Special-purpose annotations used in less common cases.
The three Intel Advisor tools recognize the three main types of annotations and the Stop and Resume Collection annotations. Only the Dependencies tool processes the special-purpose annotations.
Use the parallel site and task annotations to mark the code regions that are candidates for adding parallelism. These annotations enable the Intel® Advisor Suitability and Dependencies tools to predict your serial program's parallel behavior. For example:
The Suitability tool runs your program and uses parallel site and task boundaries to predict your parallel program's approximate performance characteristics.
The Dependencies tool runs your program and uses parallel site and task boundaries to check for data races and other data synchronization problems.

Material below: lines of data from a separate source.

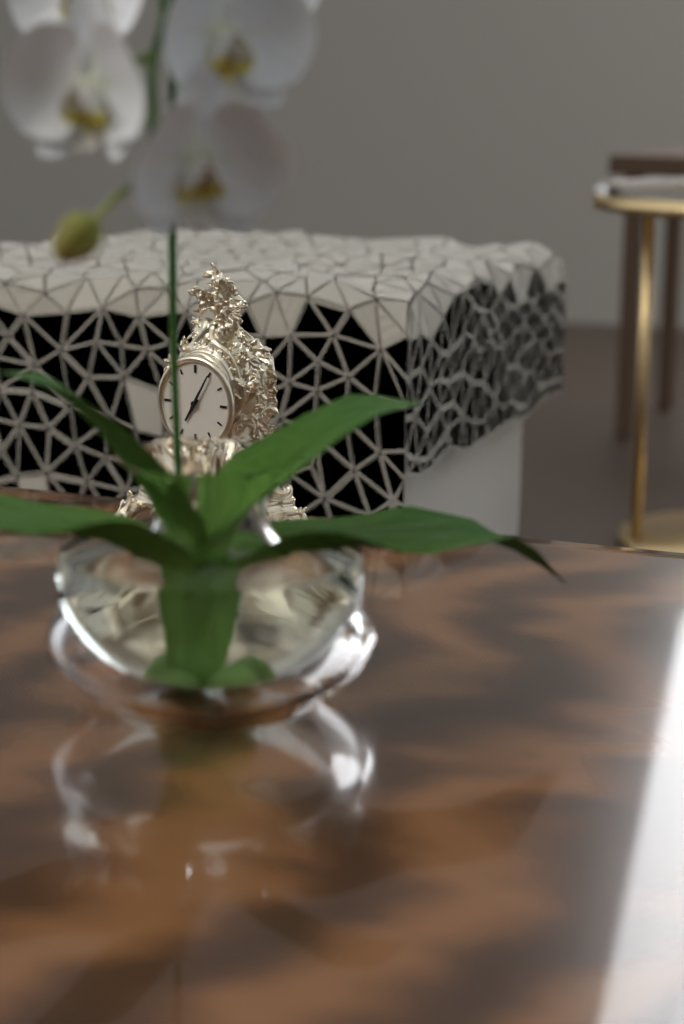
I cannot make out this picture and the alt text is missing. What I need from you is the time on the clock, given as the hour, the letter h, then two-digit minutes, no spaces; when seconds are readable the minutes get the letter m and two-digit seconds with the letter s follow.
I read 7h05
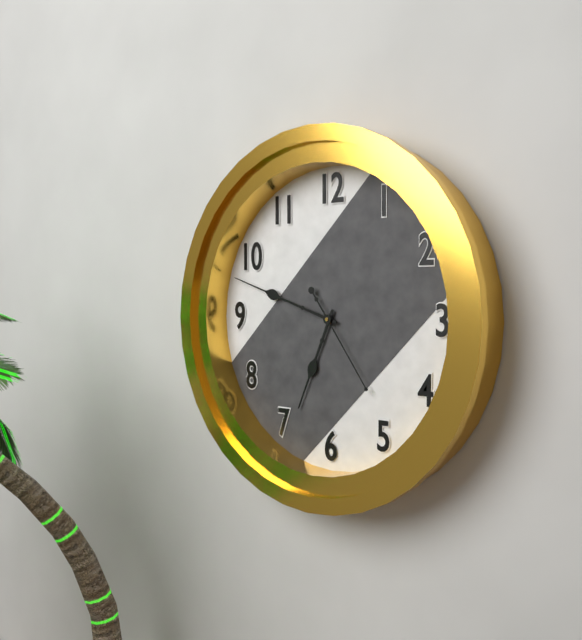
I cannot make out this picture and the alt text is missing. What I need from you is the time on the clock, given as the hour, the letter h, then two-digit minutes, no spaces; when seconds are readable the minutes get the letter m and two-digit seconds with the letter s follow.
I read 6h48m24s
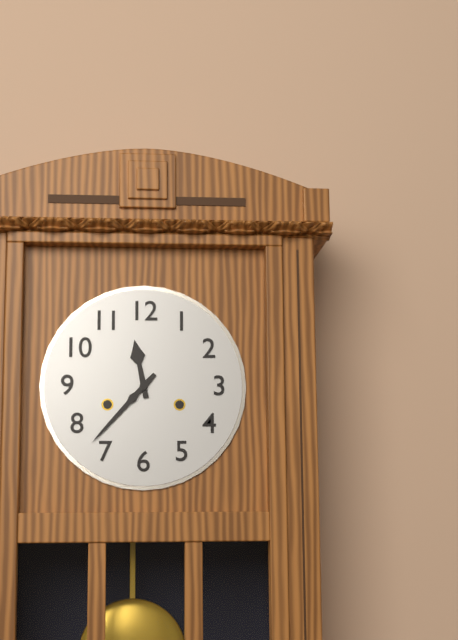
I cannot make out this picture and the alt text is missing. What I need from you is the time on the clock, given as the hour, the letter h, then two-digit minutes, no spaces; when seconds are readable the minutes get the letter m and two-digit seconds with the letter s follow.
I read 11h37
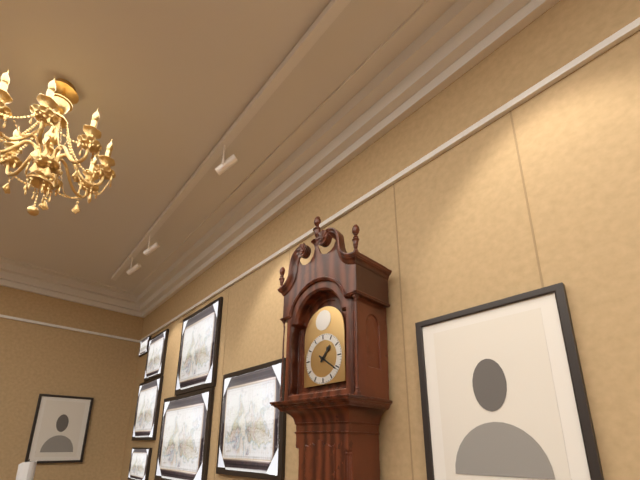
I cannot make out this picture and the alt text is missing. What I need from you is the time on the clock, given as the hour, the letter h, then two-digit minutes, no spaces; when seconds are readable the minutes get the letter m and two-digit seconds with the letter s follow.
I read 1h21
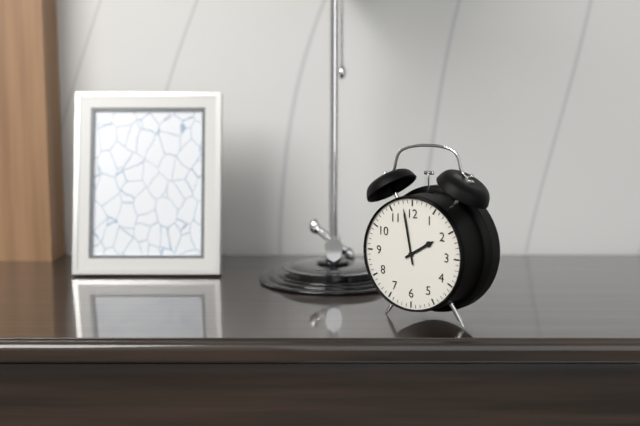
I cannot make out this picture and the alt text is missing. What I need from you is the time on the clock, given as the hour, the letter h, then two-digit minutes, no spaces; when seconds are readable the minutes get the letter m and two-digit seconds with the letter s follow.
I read 1h58
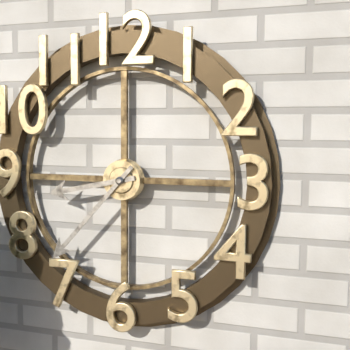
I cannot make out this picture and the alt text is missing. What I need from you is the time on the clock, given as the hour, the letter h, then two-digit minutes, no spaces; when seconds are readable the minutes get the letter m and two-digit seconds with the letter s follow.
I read 8h37
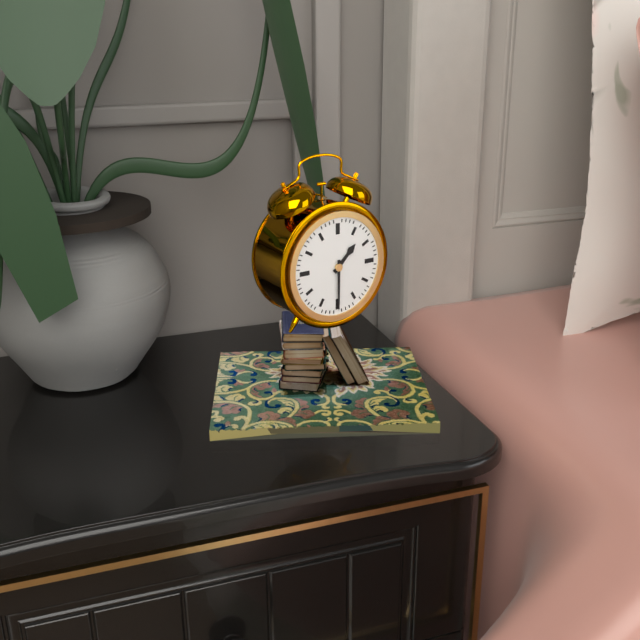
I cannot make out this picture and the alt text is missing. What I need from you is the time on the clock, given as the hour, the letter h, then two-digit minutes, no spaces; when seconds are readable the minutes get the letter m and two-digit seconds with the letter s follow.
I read 1h30
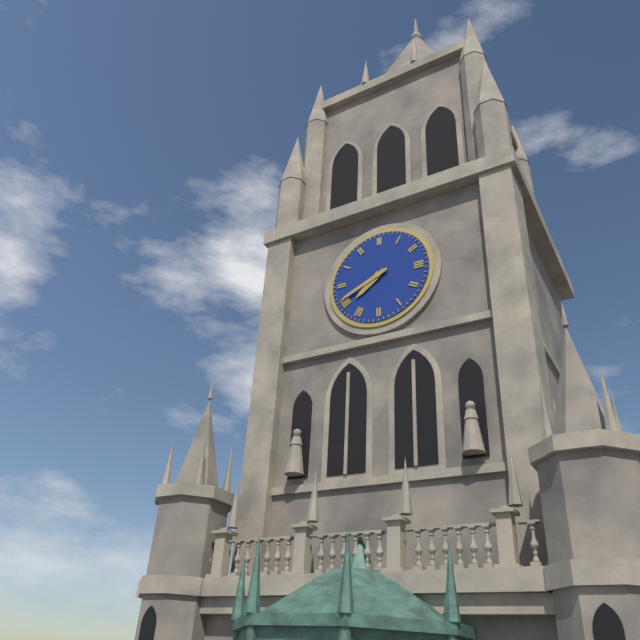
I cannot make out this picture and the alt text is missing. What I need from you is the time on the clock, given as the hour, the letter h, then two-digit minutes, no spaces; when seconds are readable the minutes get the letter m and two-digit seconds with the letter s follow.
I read 7h41
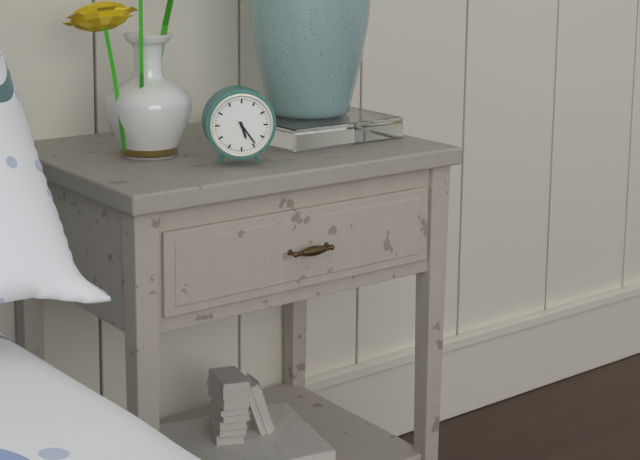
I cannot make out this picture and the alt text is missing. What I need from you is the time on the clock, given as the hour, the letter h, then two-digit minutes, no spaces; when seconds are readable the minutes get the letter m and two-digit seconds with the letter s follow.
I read 5h24
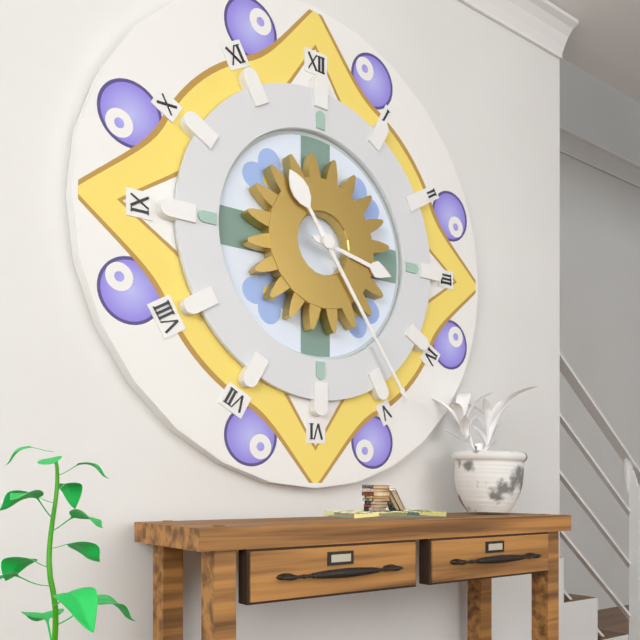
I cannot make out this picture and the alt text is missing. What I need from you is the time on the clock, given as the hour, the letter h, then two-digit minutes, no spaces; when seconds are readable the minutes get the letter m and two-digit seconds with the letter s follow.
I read 3h24
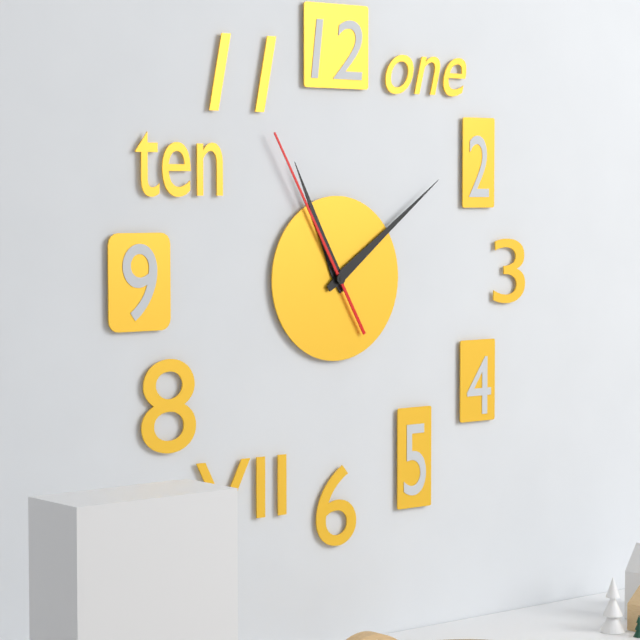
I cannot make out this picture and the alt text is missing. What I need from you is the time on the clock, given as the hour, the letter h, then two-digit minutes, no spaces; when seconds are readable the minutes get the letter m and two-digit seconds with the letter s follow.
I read 11h09m55s
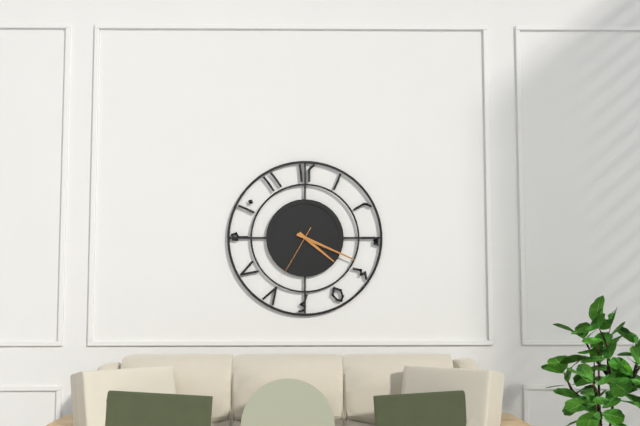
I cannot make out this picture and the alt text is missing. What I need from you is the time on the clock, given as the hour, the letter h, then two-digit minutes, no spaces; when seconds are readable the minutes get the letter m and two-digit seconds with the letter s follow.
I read 4h19m35s
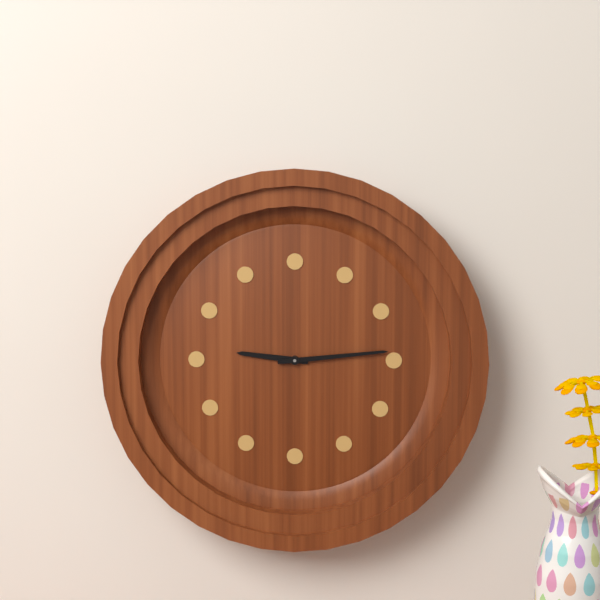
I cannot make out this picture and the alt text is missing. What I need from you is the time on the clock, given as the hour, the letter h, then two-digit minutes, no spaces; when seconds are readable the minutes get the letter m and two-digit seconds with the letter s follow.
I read 9h14
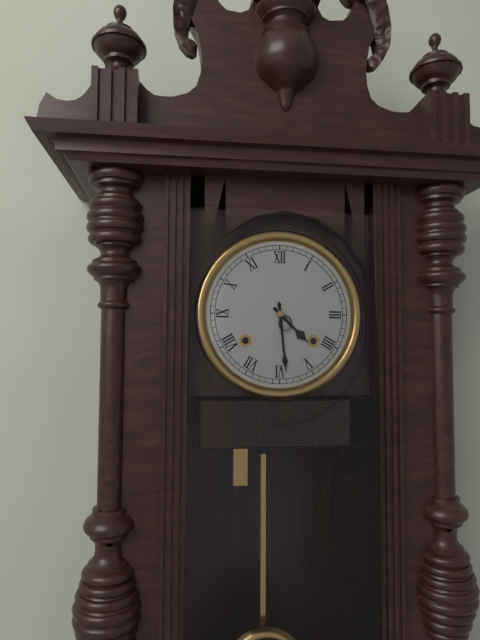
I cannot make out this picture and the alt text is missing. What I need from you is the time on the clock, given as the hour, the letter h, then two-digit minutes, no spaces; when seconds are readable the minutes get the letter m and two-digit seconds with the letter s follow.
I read 4h29
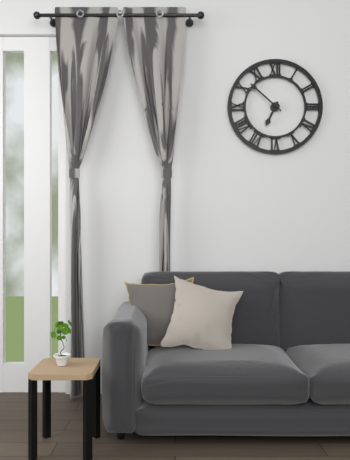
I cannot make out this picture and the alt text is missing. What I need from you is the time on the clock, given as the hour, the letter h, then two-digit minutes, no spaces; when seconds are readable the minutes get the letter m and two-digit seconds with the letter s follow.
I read 6h52
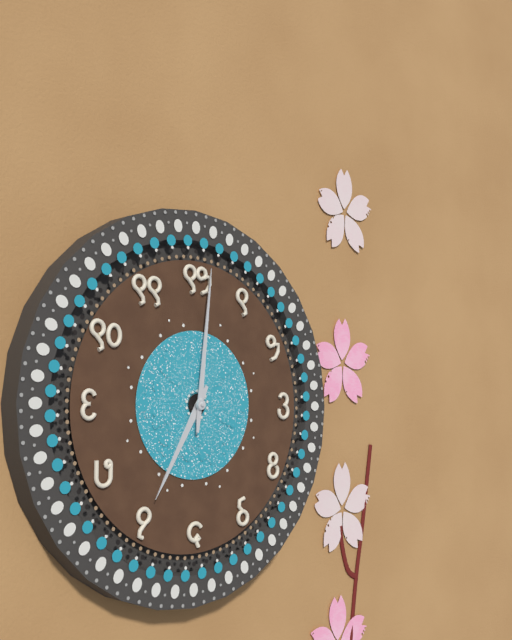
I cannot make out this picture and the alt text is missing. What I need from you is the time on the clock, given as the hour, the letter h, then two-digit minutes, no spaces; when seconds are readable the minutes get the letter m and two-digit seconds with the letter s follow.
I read 7h01
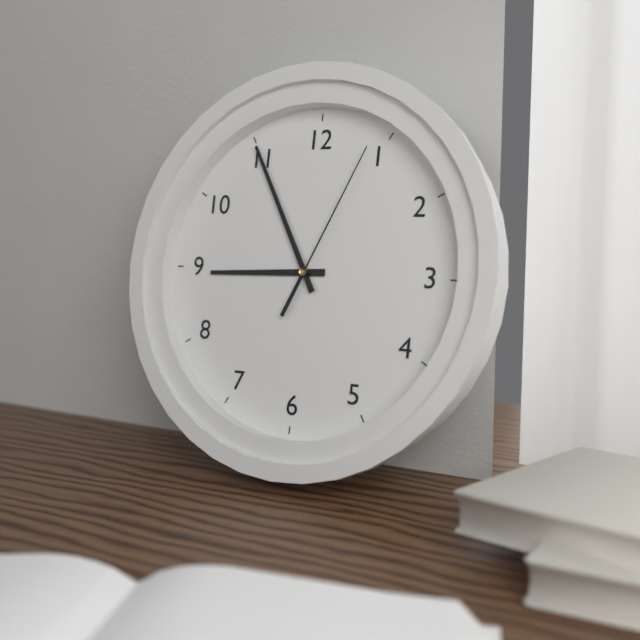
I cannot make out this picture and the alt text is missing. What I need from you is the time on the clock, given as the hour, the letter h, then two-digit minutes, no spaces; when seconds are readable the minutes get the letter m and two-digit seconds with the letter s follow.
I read 8h55m04s
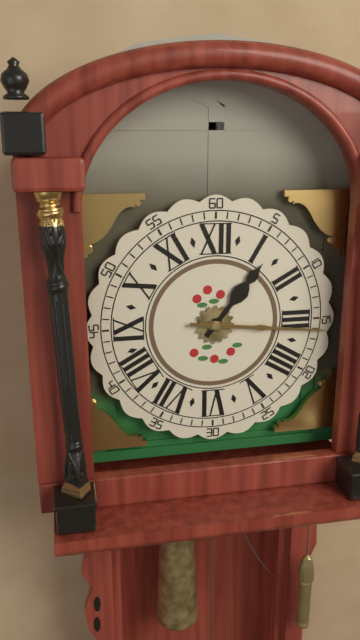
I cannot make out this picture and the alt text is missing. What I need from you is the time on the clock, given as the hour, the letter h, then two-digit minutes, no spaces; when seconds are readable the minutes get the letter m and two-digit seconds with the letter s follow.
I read 1h16
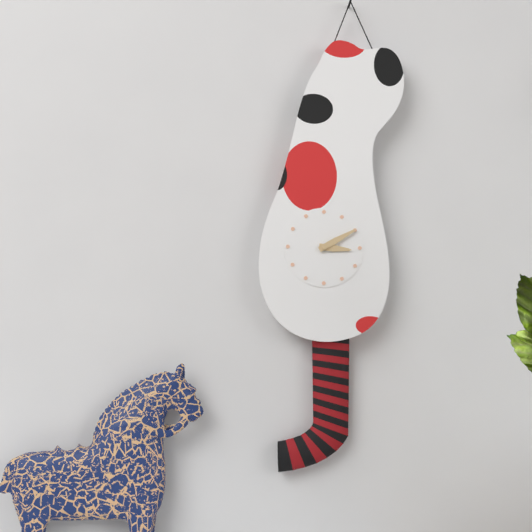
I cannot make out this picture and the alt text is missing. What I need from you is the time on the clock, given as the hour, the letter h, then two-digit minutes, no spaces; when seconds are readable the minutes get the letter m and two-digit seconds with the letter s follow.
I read 3h10
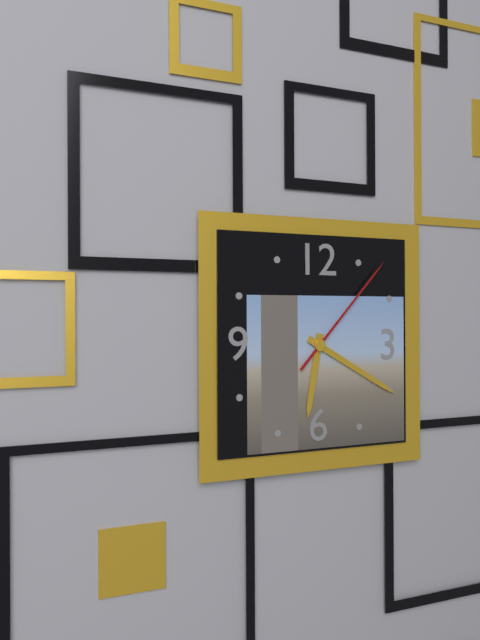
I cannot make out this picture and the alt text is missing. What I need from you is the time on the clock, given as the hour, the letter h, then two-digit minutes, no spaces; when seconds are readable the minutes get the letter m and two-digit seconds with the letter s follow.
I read 6h20m07s
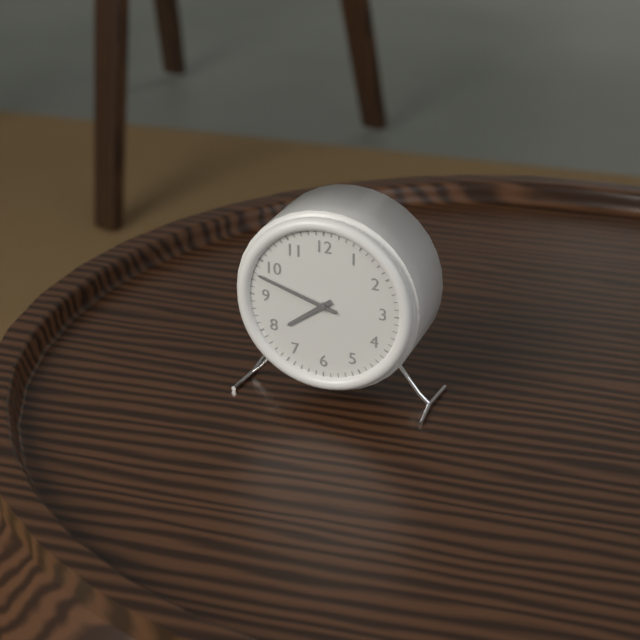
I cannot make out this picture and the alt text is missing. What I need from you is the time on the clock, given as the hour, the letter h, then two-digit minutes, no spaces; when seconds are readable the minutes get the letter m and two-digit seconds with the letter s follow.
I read 7h48
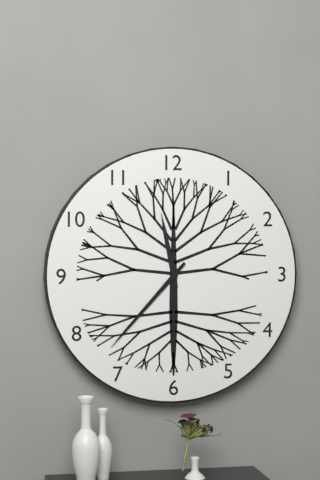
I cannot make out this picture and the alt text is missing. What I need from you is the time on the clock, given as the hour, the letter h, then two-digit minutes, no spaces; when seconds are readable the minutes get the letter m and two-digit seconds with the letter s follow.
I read 11h37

One common use of sites and tasks is to enclose an entire loop within a parallel site, and to enclose the body of the loop in a task. For example, the following C/C++ code shows a simple loop that uses two parallel site annotations and one task annotation from the nqueens_Advisor sample. The three added annotations and the line that includes the annotation definitions appear in a bold font below.
#include "advisor-annotate.h"
...
void solve() {
int * queens = new int[size]; //array representing queens placed on a chess board...
ANNOTATE_SITE_BEGIN(solve);
for(int i=0; i<size; i++) {
// try all positions in first row
ANNOTATE_ITERATION_TASK(setQueen);
setQueen(queens, 0, i);
}
ANNOTATE_SITE_END();
...
}
The following code from the Fortran nqueens sample shows the use of parallel site and task Fortran annotations, such as call annotate_site_begin("label"). The three added annotations and the line that references the annotation definitions module (the use statement) appear in a bold font below.
use advisor_annotate
...
! Main solver routine
subroutine solve (queens)
implicit none
integer, intent(inout) :: queens(:)
integer :: i
call annotate_site_begin("solve")
do i=1,size
! try all positions in first row
call annotate_iteration_task("setQueen")
call SetQueen (queens, 1, i)
end do
call annotate_site_end
end subroutine solve
The following code from the C# nqueens sample on Windows* OS systems shows the use of parallel site and task C# annotations, such as Annotate.SiteBegin("label");. The three added annotations and the line that allows use of the annotation definitions (using directive) appear in a bold font below.
using AdvisorAnnotate;
...
public void Solve()
{
int[] queens = new int[size]; //array representing queens on a chess board. Index is row position, value is column.
Annotate.SiteBegin("solve");
for (int i = 0; i < size; i++)
{
Annotate.IterationTask("setQueen");
// try all positions in first row
SetQueen(ref queens, 0, i);
}
Annotate.SiteEnd();
...
}
To simplify adding annotations:
When using the Microsoft Visual Studio* code editor, you can use the Annotation Wizard.
With any editor, use the annotation assistant in the Survey windows or the No Data message. The annotation assistant displays example annotated code and build settings that you can copy to your application's code.
If you manually type annotations, you should place each annotation on a separate line and use the correct data type for annotation arguments. With C/C++ code, do not place annotations in macros so that references go to the correct source location.
You can experiment by modifying annotations and running the tools again to locate the best places to add parallelism.
For each source compilation module that contains annotations, in addition to adding the annotations, you need to:
In files where you add annotations, add a source line to reference the Intel Advisor file that defines the annotations:
For C/C++ modules, include the advisor-annotate.h header file by adding either #include "advisor-annotate.h" or #include <advisor-annotate.h>.
For Fortran compilation units, add the use advisor_annotate statement.
For C# modules (on Windows* OS), add the using AdvisorAnnotate; directive.
Specify the Intel Advisor include directory when you build your C/C++ or Fortran application, so the compiler can find this include file. Similarly, you need to add the C# annotations definition file to your C# project.
For native applications, add the build (compiler and linker) settings.